[Recorded data]
— Begin —
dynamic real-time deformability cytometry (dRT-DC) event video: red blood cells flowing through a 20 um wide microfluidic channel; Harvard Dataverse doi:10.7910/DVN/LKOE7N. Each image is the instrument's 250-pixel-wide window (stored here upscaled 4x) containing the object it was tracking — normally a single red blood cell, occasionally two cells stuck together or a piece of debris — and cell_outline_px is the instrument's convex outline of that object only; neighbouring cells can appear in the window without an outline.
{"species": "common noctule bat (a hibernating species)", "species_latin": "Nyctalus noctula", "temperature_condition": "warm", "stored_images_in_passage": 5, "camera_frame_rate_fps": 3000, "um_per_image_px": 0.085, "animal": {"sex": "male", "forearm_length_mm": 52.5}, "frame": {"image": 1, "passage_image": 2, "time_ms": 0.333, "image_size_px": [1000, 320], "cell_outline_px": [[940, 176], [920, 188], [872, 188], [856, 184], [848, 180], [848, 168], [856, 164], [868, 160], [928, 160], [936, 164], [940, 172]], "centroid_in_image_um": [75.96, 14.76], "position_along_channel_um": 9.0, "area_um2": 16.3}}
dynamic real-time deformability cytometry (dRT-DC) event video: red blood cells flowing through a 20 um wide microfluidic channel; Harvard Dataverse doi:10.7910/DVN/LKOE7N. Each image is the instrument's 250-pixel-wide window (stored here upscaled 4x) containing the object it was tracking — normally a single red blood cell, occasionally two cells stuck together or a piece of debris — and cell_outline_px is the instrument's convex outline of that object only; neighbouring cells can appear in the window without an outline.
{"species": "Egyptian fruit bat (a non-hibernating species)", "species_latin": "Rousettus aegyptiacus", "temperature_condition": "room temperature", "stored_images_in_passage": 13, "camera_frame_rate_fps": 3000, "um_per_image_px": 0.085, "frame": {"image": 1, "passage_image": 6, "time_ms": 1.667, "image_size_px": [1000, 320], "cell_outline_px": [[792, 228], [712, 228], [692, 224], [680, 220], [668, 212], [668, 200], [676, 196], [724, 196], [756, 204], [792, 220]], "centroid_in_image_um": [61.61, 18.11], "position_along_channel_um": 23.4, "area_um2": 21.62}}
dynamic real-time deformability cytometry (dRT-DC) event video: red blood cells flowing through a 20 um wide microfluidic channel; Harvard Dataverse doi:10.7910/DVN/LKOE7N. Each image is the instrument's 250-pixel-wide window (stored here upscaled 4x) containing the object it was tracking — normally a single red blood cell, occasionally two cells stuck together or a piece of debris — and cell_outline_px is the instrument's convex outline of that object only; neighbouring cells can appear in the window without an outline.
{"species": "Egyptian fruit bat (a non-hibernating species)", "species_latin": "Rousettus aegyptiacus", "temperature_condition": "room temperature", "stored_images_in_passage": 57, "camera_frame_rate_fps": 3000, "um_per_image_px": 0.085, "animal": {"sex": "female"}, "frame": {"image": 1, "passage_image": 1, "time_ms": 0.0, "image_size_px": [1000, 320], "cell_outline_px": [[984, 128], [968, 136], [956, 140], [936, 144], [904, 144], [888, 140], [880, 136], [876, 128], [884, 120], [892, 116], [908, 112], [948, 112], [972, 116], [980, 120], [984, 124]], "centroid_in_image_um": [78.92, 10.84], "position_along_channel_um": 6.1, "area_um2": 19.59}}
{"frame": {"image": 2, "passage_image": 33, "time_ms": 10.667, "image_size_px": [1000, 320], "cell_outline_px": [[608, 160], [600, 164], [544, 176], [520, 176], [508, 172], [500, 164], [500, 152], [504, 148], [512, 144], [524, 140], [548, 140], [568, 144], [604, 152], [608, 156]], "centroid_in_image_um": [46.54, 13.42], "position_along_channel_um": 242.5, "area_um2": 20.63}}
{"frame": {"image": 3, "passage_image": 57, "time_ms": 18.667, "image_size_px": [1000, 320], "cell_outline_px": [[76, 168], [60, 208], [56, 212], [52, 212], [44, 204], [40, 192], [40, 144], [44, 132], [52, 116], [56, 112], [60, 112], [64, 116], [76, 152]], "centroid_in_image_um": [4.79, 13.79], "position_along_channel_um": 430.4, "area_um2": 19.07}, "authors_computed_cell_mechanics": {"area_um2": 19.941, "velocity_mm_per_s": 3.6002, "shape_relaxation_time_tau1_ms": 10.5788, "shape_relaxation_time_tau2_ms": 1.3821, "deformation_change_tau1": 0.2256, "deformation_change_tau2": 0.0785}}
— End —
- Task description -
Retype the entries one by one, exactly.

- Result of this exercise -
dynamic real-time deformability cytometry (dRT-DC) event video: red blood cells flowing through a 20 um wide microfluidic channel; Harvard Dataverse doi:10.7910/DVN/LKOE7N. Each image is the instrument's 250-pixel-wide window (stored here upscaled 4x) containing the object it was tracking — normally a single red blood cell, occasionally two cells stuck together or a piece of debris — and cell_outline_px is the instrument's convex outline of that object only; neighbouring cells can appear in the window without an outline.
{"species": "common noctule bat (a hibernating species)", "species_latin": "Nyctalus noctula", "temperature_condition": "warm", "stored_images_in_passage": 5, "camera_frame_rate_fps": 3000, "um_per_image_px": 0.085, "animal": {"sex": "male", "forearm_length_mm": 52.5}, "frame": {"image": 1, "passage_image": 2, "time_ms": 0.333, "image_size_px": [1000, 320], "cell_outline_px": [[940, 176], [920, 188], [872, 188], [856, 184], [848, 180], [848, 168], [856, 164], [868, 160], [928, 160], [936, 164], [940, 172]], "centroid_in_image_um": [75.96, 14.76], "position_along_channel_um": 9.0, "area_um2": 16.3}}
dynamic real-time deformability cytometry (dRT-DC) event video: red blood cells flowing through a 20 um wide microfluidic channel; Harvard Dataverse doi:10.7910/DVN/LKOE7N. Each image is the instrument's 250-pixel-wide window (stored here upscaled 4x) containing the object it was tracking — normally a single red blood cell, occasionally two cells stuck together or a piece of debris — and cell_outline_px is the instrument's convex outline of that object only; neighbouring cells can appear in the window without an outline.
{"species": "Egyptian fruit bat (a non-hibernating species)", "species_latin": "Rousettus aegyptiacus", "temperature_condition": "room temperature", "stored_images_in_passage": 13, "camera_frame_rate_fps": 3000, "um_per_image_px": 0.085, "frame": {"image": 1, "passage_image": 6, "time_ms": 1.667, "image_size_px": [1000, 320], "cell_outline_px": [[792, 228], [712, 228], [692, 224], [680, 220], [668, 212], [668, 200], [676, 196], [724, 196], [756, 204], [792, 220]], "centroid_in_image_um": [61.61, 18.11], "position_along_channel_um": 23.4, "area_um2": 21.62}}
dynamic real-time deformability cytometry (dRT-DC) event video: red blood cells flowing through a 20 um wide microfluidic channel; Harvard Dataverse doi:10.7910/DVN/LKOE7N. Each image is the instrument's 250-pixel-wide window (stored here upscaled 4x) containing the object it was tracking — normally a single red blood cell, occasionally two cells stuck together or a piece of debris — and cell_outline_px is the instrument's convex outline of that object only; neighbouring cells can appear in the window without an outline.
{"species": "Egyptian fruit bat (a non-hibernating species)", "species_latin": "Rousettus aegyptiacus", "temperature_condition": "room temperature", "stored_images_in_passage": 57, "camera_frame_rate_fps": 3000, "um_per_image_px": 0.085, "animal": {"sex": "female"}, "frame": {"image": 1, "passage_image": 1, "time_ms": 0.0, "image_size_px": [1000, 320], "cell_outline_px": [[984, 128], [968, 136], [956, 140], [936, 144], [904, 144], [888, 140], [880, 136], [876, 128], [884, 120], [892, 116], [908, 112], [948, 112], [972, 116], [980, 120], [984, 124]], "centroid_in_image_um": [78.92, 10.84], "position_along_channel_um": 6.1, "area_um2": 19.59}}
{"frame": {"image": 2, "passage_image": 33, "time_ms": 10.667, "image_size_px": [1000, 320], "cell_outline_px": [[608, 160], [600, 164], [544, 176], [520, 176], [508, 172], [500, 164], [500, 152], [504, 148], [512, 144], [524, 140], [548, 140], [568, 144], [604, 152], [608, 156]], "centroid_in_image_um": [46.54, 13.42], "position_along_channel_um": 242.5, "area_um2": 20.63}}
{"frame": {"image": 3, "passage_image": 57, "time_ms": 18.667, "image_size_px": [1000, 320], "cell_outline_px": [[76, 168], [60, 208], [56, 212], [52, 212], [44, 204], [40, 192], [40, 144], [44, 132], [52, 116], [56, 112], [60, 112], [64, 116], [76, 152]], "centroid_in_image_um": [4.79, 13.79], "position_along_channel_um": 430.4, "area_um2": 19.07}, "authors_computed_cell_mechanics": {"area_um2": 19.941, "velocity_mm_per_s": 3.6002, "shape_relaxation_time_tau1_ms": 10.5788, "shape_relaxation_time_tau2_ms": 1.3821, "deformation_change_tau1": 0.2256, "deformation_change_tau2": 0.0785}}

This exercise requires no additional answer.